(Stored items)
◆ ◆ ◆

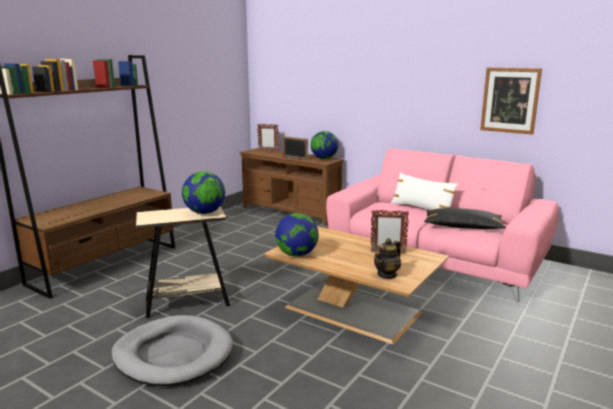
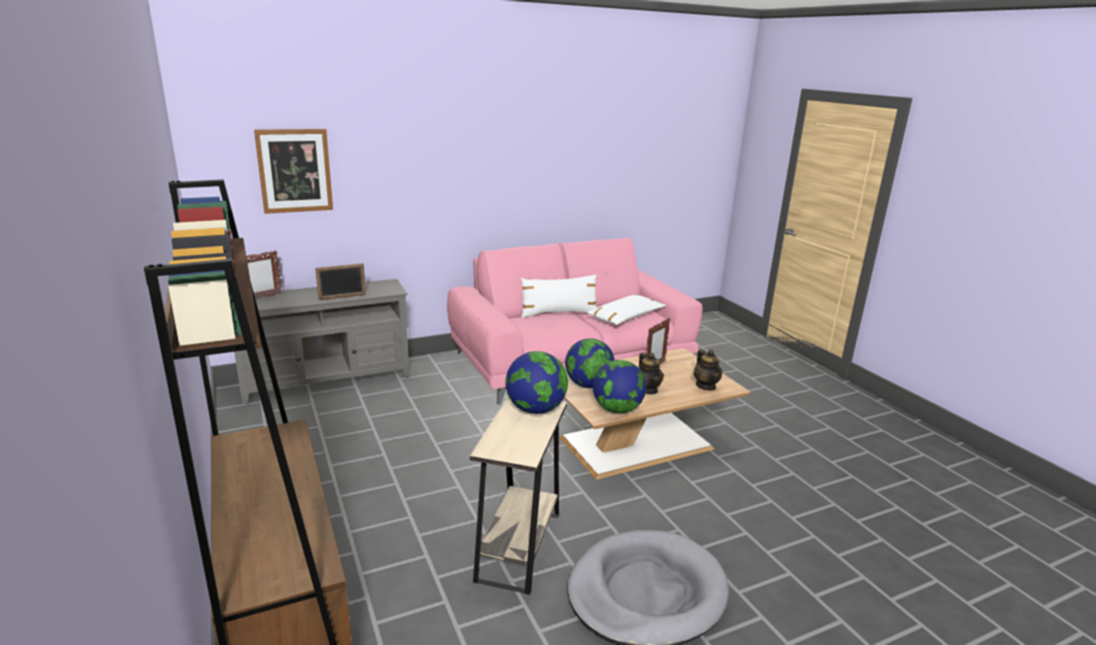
camera: 60 degrees left, 5 degrees up
brown tv stand [240,148,344,226] -> grey tv stand [234,279,409,404]
globe [311,131,339,159] -> globe moved to [565,338,615,388]
black pillow [424,208,506,229] -> white pillow [586,295,666,325]
picture [480,67,542,134] -> picture moved to [254,129,333,214]
none -> teapot [639,353,664,394]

◆ ◆ ◆

▸ **WHAT IS BEING ASKED**
Each line of the data above that contains the word "moved" counts once; report the total and add nothing.

▸ **SOLUTION FOR THIS EXERCISE**
2